Cette masse salariale dépasse les 16% du produit intérieur brut (PIB) de 30 milliards d’euros. Mme Bouden est donc appelée à trouver 400 millions d’euros chaque mois, en plus du remboursement de la dette de l’Etat, estimée à six milliards d’euros en 2022, sans parler d’un éventuel budget d’investissement, véritable tremplin du développement. Il est vrai que depuis 2011, rares sont les années où le budget de développement a dépassé les 3% du budget global.
La ministre tunisienne des Finances, Sihem Boughediri Nemsia, a récemment expliqué aux médias que le gouvernement a dû exploiter une partie du récent prêt algérien de 300 millions de dollars ainsi que des recettes fiscales, pour payer les salaires du mois de décembre 2021. C’était en réponse à des accusations, parues sur les réseaux sociaux, reprochant au gouvernement tunisien d’user de la planche à billets. Toutefois, user d’un prêt de l’étranger pour faire payer les salaires, ce n’est pas l’idée idoine en termes de bonne gestion. L’administration coûte cher à l’Etat tunisien ; les entreprises publiques sont lourdement déficitaires, ne cessent de répéter les experts, locaux et internationaux.

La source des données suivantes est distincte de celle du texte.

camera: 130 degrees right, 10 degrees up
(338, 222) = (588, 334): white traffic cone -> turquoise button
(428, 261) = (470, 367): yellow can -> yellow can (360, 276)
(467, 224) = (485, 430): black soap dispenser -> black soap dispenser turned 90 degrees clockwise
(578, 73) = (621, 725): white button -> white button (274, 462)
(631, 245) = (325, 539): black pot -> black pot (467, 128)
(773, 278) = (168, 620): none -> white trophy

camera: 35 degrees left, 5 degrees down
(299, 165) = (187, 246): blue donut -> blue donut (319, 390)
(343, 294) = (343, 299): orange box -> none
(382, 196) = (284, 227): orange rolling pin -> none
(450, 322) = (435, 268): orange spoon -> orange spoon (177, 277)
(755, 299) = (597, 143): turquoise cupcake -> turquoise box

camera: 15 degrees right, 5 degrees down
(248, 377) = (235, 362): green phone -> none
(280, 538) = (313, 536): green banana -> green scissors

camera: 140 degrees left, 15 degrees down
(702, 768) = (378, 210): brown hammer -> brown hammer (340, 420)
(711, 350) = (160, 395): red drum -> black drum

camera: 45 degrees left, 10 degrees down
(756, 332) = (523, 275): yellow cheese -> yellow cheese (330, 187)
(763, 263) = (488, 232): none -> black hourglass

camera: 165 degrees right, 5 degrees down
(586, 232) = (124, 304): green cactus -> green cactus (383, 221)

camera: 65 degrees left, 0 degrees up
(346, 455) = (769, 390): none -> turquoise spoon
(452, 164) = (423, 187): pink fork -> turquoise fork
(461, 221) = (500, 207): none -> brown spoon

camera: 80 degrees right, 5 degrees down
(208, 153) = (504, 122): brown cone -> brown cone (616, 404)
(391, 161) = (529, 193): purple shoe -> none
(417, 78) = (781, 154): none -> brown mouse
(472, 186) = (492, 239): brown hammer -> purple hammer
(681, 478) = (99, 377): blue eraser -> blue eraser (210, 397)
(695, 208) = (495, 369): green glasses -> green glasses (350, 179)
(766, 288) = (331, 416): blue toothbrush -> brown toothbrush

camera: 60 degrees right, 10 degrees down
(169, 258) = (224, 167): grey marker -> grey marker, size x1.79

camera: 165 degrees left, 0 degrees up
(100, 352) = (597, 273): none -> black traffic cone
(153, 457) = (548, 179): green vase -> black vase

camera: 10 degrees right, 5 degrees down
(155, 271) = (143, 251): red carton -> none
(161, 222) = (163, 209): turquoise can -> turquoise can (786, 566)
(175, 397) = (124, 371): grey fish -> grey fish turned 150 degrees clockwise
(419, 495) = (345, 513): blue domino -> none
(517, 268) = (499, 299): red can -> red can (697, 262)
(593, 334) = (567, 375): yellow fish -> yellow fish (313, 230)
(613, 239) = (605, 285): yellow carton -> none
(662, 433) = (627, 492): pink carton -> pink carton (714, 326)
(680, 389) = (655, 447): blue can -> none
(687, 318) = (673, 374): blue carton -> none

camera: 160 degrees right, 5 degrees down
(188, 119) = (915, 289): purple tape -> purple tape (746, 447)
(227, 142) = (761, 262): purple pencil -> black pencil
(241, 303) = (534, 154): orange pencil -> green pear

«Ce n’est pas normal que la Société tunisienne d’électricité et de gaz (STEG) traîne une ardoise de plus d’un milliard de dinars (300 millions d’euros), alors qu’une centrale d’énergie photovoltaïque, prête à l’emploi, n’est pas utilisée parce que le syndicat de la STEG s’y oppose, accusant le photovoltaïque d’être une source d’instabilité pour les employés», s’insurge Sami Aouadi, l’un des économistes de la centrale syndicale. Par ailleurs, l’autre entreprise tunisienne lourdement déficitaire, la Société nationale des chemins de fer (SNCFT), peine à payer ses employés, puisque sa principale branche d’activité, le transport du phosphate, est lourdement perturbé depuis 2011. «On accuse les transporteurs routiers du phosphate, coûtant le quadruple du transport ferroviaire, d’être derrière ce manège, sans que l’Etat ne sévisse pour protéger ses intérêts», regrette là-encore l’économiste, qui appelle l’Etat à plus de rigueur. Najla Bouden est appelée à faire face à ces problèmes pour sauver le pays et ses entreprises et convaincre les instances internationales que la Tunisie peut remonter la pente.
Impasse
Les stratèges tunisiens n’arrivent plus à convaincre les instances financières internationales, jamais satisfaites des résultats des programmes précédents appliqués en Tunisie.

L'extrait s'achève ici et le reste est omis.